*** Opening Material shown ***

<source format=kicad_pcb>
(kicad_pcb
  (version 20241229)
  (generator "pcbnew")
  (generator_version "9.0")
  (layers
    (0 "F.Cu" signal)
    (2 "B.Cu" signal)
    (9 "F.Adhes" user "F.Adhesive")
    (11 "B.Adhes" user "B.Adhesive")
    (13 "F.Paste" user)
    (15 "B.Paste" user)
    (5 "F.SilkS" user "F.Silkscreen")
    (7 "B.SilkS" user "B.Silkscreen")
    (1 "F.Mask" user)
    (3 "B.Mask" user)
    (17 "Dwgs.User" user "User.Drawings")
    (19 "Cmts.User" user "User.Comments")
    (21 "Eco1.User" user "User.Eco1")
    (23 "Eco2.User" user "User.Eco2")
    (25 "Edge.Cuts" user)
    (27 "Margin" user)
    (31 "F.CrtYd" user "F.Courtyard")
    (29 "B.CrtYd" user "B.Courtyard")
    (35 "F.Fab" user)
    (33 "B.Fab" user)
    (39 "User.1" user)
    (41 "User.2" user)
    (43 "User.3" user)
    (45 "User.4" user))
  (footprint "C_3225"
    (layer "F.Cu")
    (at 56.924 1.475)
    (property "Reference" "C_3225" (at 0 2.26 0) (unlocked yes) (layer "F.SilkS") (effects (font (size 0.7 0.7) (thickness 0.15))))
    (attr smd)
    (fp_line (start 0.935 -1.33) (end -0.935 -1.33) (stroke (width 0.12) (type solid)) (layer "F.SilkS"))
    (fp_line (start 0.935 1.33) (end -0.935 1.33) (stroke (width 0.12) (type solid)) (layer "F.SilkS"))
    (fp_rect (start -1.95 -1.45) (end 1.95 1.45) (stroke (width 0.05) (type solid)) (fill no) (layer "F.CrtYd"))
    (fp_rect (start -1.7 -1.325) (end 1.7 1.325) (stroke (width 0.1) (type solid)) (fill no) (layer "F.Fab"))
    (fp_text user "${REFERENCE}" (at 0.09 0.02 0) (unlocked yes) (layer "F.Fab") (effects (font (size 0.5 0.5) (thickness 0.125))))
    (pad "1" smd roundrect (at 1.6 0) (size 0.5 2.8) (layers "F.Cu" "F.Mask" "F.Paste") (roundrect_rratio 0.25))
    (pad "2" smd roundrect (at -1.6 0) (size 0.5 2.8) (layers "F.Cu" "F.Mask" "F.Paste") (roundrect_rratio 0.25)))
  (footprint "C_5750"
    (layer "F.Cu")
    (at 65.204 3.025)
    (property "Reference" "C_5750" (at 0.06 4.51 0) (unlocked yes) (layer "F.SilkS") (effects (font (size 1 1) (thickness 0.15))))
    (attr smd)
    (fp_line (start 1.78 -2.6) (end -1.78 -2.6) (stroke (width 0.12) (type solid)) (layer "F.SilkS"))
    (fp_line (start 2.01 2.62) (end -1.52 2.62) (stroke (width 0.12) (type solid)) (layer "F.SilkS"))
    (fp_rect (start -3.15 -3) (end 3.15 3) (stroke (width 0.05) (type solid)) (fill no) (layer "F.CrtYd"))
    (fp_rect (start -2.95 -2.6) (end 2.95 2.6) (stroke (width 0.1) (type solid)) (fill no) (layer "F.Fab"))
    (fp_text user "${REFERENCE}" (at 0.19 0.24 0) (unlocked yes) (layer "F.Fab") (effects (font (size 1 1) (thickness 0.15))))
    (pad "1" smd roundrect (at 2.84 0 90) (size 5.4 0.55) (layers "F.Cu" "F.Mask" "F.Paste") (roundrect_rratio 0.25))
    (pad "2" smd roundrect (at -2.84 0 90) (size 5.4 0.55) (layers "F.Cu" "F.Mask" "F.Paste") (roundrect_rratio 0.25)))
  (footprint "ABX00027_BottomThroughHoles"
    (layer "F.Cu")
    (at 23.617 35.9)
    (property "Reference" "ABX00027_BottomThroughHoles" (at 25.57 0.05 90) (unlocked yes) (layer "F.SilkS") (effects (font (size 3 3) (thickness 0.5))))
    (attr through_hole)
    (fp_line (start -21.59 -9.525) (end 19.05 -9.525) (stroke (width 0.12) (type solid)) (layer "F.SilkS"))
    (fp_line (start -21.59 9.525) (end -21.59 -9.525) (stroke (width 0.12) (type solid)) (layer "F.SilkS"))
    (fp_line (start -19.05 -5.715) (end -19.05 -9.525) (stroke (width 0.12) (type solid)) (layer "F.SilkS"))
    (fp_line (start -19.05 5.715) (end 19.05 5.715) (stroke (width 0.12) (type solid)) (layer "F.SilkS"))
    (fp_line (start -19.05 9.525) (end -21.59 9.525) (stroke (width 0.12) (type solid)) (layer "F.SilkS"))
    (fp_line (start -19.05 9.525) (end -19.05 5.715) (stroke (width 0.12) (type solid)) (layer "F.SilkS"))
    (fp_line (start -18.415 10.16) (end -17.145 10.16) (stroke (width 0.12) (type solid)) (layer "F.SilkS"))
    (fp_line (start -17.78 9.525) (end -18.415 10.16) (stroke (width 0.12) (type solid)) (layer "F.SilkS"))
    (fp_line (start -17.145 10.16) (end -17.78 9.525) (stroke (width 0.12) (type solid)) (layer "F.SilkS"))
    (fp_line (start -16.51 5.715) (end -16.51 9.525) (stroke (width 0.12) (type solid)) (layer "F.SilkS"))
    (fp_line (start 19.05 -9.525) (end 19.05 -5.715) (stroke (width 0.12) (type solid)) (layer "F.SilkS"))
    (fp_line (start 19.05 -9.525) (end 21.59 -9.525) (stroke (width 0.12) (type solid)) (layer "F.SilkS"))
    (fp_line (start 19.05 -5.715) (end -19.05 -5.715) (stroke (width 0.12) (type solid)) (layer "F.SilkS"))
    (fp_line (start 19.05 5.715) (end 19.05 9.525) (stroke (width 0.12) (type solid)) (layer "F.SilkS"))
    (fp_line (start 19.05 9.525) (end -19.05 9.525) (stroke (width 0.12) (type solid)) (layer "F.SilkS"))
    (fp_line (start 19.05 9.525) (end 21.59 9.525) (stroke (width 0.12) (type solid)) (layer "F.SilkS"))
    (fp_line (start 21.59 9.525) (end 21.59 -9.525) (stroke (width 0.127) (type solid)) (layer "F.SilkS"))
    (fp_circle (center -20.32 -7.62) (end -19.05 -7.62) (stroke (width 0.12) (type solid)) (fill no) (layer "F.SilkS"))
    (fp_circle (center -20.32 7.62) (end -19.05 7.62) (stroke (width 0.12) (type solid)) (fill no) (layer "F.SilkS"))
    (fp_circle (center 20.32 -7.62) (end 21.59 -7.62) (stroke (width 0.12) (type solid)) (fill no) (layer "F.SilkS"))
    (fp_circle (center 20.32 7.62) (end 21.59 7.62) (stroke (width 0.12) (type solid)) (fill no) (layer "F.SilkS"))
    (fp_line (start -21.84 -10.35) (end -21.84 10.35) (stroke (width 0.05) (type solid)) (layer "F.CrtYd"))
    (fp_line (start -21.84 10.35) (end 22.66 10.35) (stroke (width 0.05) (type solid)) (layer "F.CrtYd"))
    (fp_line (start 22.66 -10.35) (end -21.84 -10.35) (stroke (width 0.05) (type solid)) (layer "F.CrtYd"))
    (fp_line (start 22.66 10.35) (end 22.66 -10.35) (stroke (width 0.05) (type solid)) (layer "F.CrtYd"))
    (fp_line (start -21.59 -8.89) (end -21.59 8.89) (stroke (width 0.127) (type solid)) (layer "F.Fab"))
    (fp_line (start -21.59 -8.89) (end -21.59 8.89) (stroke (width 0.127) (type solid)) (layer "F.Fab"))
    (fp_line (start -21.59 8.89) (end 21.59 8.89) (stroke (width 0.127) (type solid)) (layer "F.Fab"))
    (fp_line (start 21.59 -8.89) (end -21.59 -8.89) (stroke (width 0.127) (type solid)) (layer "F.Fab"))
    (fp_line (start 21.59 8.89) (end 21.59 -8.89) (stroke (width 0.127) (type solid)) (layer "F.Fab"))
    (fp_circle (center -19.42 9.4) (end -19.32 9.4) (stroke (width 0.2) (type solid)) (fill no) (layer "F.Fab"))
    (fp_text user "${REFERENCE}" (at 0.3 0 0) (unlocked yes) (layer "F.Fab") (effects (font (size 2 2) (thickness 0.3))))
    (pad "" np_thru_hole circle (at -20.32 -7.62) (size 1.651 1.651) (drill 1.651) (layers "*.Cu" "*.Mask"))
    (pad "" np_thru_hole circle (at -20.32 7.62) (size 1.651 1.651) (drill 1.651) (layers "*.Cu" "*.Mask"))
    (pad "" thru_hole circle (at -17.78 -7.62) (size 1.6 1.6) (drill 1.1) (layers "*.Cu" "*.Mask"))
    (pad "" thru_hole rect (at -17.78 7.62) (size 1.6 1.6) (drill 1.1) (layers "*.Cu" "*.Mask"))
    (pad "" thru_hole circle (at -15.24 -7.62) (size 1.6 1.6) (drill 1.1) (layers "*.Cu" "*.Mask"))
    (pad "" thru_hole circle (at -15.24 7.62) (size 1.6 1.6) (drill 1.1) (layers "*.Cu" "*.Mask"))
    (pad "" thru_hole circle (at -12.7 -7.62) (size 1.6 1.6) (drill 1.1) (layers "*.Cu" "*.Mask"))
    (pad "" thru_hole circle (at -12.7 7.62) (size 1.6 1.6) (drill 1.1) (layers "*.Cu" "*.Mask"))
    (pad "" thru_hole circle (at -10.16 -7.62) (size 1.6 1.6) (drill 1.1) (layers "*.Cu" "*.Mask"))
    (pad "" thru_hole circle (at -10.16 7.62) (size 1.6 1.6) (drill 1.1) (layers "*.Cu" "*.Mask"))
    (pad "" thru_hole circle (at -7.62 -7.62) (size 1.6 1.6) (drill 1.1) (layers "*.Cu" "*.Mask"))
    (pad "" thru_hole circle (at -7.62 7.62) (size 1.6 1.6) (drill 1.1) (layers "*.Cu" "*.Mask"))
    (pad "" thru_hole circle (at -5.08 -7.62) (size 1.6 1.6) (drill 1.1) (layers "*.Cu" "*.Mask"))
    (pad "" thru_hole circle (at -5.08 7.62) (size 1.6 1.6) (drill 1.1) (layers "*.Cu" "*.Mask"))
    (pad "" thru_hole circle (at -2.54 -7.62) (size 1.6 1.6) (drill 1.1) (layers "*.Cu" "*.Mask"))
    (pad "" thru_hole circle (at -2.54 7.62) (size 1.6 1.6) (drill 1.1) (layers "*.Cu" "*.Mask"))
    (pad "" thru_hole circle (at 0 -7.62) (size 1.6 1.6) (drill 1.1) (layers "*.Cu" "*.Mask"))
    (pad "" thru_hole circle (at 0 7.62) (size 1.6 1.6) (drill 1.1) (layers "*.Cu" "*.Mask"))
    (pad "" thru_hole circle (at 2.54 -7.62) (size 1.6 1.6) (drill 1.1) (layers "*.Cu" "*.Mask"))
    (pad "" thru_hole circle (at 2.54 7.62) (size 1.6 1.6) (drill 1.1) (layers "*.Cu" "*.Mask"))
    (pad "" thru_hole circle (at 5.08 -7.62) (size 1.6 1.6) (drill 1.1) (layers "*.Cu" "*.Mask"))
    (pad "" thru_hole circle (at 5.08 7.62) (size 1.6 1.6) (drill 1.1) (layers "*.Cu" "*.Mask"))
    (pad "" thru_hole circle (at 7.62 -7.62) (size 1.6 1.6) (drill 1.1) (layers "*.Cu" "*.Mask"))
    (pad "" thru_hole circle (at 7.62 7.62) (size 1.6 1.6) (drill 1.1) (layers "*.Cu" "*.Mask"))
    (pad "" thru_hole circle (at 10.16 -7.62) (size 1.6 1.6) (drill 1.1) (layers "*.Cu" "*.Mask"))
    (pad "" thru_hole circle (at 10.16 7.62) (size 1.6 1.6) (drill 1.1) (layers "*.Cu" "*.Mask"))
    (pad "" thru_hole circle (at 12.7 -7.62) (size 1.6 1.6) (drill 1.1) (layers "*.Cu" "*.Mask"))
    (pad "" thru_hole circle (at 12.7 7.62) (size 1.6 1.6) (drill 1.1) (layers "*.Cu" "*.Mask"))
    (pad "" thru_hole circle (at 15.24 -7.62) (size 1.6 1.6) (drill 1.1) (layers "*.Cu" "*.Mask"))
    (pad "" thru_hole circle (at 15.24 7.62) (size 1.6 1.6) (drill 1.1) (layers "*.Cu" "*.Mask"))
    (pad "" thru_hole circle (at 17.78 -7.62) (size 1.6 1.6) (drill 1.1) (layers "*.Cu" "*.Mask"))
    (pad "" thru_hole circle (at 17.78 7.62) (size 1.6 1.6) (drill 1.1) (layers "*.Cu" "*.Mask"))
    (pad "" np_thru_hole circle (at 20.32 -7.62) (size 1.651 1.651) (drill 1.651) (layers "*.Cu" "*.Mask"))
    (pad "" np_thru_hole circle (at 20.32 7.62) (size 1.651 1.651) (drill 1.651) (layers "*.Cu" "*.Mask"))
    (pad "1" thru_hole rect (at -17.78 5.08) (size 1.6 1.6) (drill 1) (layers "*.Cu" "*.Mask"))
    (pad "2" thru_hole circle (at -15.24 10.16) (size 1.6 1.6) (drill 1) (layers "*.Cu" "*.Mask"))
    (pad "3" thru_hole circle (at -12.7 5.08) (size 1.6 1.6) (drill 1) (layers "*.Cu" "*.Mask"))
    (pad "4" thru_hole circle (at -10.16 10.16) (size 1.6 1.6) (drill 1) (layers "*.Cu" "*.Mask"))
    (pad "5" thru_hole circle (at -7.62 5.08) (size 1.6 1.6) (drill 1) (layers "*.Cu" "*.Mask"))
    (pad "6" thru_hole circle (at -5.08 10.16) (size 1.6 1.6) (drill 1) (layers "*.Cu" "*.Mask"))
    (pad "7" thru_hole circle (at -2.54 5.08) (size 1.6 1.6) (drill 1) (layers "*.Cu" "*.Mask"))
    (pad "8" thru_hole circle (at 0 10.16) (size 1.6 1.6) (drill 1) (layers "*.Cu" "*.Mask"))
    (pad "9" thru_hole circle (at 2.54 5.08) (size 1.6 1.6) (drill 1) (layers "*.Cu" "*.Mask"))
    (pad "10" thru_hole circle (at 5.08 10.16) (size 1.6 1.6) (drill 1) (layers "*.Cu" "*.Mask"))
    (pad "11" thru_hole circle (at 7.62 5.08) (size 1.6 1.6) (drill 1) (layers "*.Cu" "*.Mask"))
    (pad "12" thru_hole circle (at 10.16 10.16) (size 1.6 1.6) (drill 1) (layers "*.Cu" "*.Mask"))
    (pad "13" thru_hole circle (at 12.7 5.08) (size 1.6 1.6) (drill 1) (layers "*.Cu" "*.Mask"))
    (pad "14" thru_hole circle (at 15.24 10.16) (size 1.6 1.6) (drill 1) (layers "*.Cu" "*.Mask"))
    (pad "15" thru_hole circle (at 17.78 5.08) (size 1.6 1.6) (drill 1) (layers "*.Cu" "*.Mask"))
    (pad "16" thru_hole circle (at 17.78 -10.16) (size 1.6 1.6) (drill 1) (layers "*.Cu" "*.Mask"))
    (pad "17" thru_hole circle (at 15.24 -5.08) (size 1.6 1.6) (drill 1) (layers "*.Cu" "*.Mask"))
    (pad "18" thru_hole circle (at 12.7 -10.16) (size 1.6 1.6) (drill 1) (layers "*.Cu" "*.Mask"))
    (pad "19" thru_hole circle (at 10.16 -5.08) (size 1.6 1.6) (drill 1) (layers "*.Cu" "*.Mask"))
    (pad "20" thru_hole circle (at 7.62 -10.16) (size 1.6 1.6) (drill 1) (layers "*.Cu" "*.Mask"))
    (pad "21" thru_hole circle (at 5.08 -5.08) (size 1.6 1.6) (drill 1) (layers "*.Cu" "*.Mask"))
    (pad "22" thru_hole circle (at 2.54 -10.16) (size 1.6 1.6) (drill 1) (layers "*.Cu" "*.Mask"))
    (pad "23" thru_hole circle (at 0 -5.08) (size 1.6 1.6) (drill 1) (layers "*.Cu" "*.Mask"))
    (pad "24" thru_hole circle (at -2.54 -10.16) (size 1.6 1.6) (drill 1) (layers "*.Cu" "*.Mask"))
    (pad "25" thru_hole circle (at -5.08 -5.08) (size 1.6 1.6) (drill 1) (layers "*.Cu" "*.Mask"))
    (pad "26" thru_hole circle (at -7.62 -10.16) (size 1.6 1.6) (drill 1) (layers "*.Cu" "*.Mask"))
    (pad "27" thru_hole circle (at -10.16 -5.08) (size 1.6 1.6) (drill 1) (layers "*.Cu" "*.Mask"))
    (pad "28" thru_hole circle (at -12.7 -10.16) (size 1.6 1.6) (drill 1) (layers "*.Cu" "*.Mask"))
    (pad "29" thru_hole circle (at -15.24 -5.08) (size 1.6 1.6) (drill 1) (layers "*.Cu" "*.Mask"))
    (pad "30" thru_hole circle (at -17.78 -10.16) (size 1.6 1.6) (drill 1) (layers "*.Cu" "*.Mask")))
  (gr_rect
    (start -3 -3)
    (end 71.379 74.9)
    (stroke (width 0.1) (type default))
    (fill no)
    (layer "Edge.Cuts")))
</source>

*** Closing Material shown ***

Task objective: Your answer should be the lines above, from the line containing "(at -15.24 10.16)" up to and including the line containing "(at 15.24 -5.08)", reproduced exactly and with nothing else.

Answer box:
    (pad "2" thru_hole circle (at -15.24 10.16) (size 1.6 1.6) (drill 1) (layers "*.Cu" "*.Mask"))
    (pad "3" thru_hole circle (at -12.7 5.08) (size 1.6 1.6) (drill 1) (layers "*.Cu" "*.Mask"))
    (pad "4" thru_hole circle (at -10.16 10.16) (size 1.6 1.6) (drill 1) (layers "*.Cu" "*.Mask"))
    (pad "5" thru_hole circle (at -7.62 5.08) (size 1.6 1.6) (drill 1) (layers "*.Cu" "*.Mask"))
    (pad "6" thru_hole circle (at -5.08 10.16) (size 1.6 1.6) (drill 1) (layers "*.Cu" "*.Mask"))
    (pad "7" thru_hole circle (at -2.54 5.08) (size 1.6 1.6) (drill 1) (layers "*.Cu" "*.Mask"))
    (pad "8" thru_hole circle (at 0 10.16) (size 1.6 1.6) (drill 1) (layers "*.Cu" "*.Mask"))
    (pad "9" thru_hole circle (at 2.54 5.08) (size 1.6 1.6) (drill 1) (layers "*.Cu" "*.Mask"))
    (pad "10" thru_hole circle (at 5.08 10.16) (size 1.6 1.6) (drill 1) (layers "*.Cu" "*.Mask"))
    (pad "11" thru_hole circle (at 7.62 5.08) (size 1.6 1.6) (drill 1) (layers "*.Cu" "*.Mask"))
    (pad "12" thru_hole circle (at 10.16 10.16) (size 1.6 1.6) (drill 1) (layers "*.Cu" "*.Mask"))
    (pad "13" thru_hole circle (at 12.7 5.08) (size 1.6 1.6) (drill 1) (layers "*.Cu" "*.Mask"))
    (pad "14" thru_hole circle (at 15.24 10.16) (size 1.6 1.6) (drill 1) (layers "*.Cu" "*.Mask"))
    (pad "15" thru_hole circle (at 17.78 5.08) (size 1.6 1.6) (drill 1) (layers "*.Cu" "*.Mask"))
    (pad "16" thru_hole circle (at 17.78 -10.16) (size 1.6 1.6) (drill 1) (layers "*.Cu" "*.Mask"))
    (pad "17" thru_hole circle (at 15.24 -5.08) (size 1.6 1.6) (drill 1) (layers "*.Cu" "*.Mask"))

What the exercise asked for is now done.